Questioned after his remarks, Spurgeon did a classic bureaucratic duck. He’d like to issue the solicitation as soon as he could, said Spurgeon. But he said he isn’t free to do that on his own. He must consult with the White House and Congress, and get a sign-off. It’s a case of “Captain, may I?” he said.

Spiraling plant costs

Hopes for a nuclear renaissance are based on the assumption that new nukes make economic sense. That isn’t clear, even with federal kick-starts. For example, at the end of January, MidAmerican Energy Holdings said it has lost interest in building a new nuclear plant in eastern Idaho.

The Omaha-based company, owned by billionaire investor Warren Buffett, said the Idaho plant would cost too much. Buffett would have financed the project, using his stellar credit rating, but he decided the financial risk had become unbearable. According to Nucleonics Week, MidAmerican was looking at a Mitsubishi 1,700-MW advanced pressurized water reactor for the site but recoiled at the hefty capital costs for the plant, which could exceed $3,000/kW.

The same figure of $3,000/kW of capacity repeatedly came up at the Platts meeting, with some noting that costs are climbing rapidly, particularly for steel. Constellation has said its estimate for the Calvert Cliffs addition is about $3,000/kW, but it also acknowledged that the figure is two or three years old.

The announcement by MidAmerican prompted the anti-nuclear group Nuclear Information and Resource Service (NIRS) to comment: “If Warren Buffet cannot figure out how to make money from a new nuclear reactor, who can?” NIRS noted, “Even before any new nuclear construction has begun in the U.S., cost estimates have skyrocketed and are now 300-400% higher than the industry was saying just two or three years ago.”
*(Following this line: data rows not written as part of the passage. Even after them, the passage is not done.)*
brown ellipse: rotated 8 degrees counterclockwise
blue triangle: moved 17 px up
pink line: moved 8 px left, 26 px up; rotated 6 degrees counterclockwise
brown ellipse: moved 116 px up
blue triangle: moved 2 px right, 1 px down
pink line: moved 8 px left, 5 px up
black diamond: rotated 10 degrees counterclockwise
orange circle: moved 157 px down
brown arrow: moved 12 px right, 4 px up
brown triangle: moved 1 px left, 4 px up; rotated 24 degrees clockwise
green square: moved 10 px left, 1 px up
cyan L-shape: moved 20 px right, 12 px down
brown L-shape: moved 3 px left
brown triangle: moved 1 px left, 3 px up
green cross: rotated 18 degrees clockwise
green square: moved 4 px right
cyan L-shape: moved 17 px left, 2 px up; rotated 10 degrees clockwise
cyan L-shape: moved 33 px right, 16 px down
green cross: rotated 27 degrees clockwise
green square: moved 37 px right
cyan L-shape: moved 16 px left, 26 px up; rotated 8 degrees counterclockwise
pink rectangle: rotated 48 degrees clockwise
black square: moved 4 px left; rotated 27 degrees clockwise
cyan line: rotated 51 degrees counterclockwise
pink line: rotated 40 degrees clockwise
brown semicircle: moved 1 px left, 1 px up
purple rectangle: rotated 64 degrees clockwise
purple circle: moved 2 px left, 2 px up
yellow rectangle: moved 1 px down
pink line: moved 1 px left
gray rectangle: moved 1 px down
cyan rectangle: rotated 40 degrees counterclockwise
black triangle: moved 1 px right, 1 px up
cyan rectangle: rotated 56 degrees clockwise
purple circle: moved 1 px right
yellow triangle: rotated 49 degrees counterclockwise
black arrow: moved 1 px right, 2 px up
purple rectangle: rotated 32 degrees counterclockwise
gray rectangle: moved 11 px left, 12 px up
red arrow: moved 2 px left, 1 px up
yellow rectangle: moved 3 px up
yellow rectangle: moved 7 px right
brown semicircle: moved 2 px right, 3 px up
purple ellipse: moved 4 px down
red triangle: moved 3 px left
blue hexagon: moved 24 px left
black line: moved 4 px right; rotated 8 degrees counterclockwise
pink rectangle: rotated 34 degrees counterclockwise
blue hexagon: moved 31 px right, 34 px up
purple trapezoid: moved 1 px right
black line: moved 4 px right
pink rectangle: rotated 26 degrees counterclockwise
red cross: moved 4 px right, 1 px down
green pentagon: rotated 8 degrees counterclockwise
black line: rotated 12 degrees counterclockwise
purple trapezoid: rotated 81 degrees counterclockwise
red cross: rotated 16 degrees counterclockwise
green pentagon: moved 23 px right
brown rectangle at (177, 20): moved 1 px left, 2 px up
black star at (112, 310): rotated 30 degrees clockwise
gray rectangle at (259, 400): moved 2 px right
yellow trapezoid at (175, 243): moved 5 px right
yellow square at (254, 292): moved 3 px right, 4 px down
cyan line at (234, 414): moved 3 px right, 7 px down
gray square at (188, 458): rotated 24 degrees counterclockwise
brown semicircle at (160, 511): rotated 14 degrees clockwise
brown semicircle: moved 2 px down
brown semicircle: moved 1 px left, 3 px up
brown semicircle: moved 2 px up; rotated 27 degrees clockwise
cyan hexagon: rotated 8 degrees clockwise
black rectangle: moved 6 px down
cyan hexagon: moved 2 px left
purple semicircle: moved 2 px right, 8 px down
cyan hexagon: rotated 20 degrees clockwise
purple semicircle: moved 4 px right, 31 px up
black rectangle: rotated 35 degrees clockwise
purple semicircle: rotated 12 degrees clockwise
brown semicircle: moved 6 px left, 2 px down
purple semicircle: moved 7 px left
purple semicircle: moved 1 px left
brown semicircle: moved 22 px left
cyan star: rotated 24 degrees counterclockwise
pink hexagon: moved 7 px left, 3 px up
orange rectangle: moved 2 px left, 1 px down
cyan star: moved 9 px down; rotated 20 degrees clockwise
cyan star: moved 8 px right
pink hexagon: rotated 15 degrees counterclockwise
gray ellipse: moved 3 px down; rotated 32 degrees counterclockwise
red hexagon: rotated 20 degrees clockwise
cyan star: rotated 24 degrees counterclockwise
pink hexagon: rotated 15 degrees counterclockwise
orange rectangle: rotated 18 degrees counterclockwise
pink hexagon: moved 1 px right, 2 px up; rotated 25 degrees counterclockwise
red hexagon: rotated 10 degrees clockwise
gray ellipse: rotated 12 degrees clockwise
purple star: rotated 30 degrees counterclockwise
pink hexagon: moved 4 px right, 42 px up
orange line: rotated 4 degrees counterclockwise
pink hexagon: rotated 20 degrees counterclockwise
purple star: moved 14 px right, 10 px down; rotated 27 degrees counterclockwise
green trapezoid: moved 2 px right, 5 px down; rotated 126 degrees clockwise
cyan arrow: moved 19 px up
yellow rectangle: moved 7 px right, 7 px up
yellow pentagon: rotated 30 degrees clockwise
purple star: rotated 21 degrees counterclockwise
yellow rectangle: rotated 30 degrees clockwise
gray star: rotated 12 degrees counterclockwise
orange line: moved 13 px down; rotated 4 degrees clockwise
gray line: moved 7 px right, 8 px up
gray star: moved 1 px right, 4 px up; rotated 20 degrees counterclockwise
Another report from the trenches of the nuclear renaissance came in late January from South Carolina Electric & Gas (SCE&G), which cited rising costs as the reason for putting on hold its plans to apply for a COL for two Westinghouse AP1000 units at its Summer site (Figure 3). Nucleonics Week said SCE&G began backing away from its COL plans last year. A source told the Platts newsletter that the utility might “still pursue a COL, which could be ‘banked’ and used in the future.”

3. Pay to play. South Carolina Electric and Gas began preparing a combined construction and operating license application for a second unit at its V.C. Summer Nuclear Power Plant in early 2006. But the work was recently put on hold due to rising plant capital cost estimates. Courtesy: South Carolina Electric and Gas

John Reed of Concentric Energy Advisors told an SNL EXNET symposium early this year that the realistic cost of a new 2,200-MW nuclear plant would be $5,500 to $8,000/kW, for a total cost of $12 billion to $18 billion.

An article at SNL Interactive in early February commented, “One problem with the excitement around the nuclear renaissance in the power industry is that, in reality, the revival is quite slow.”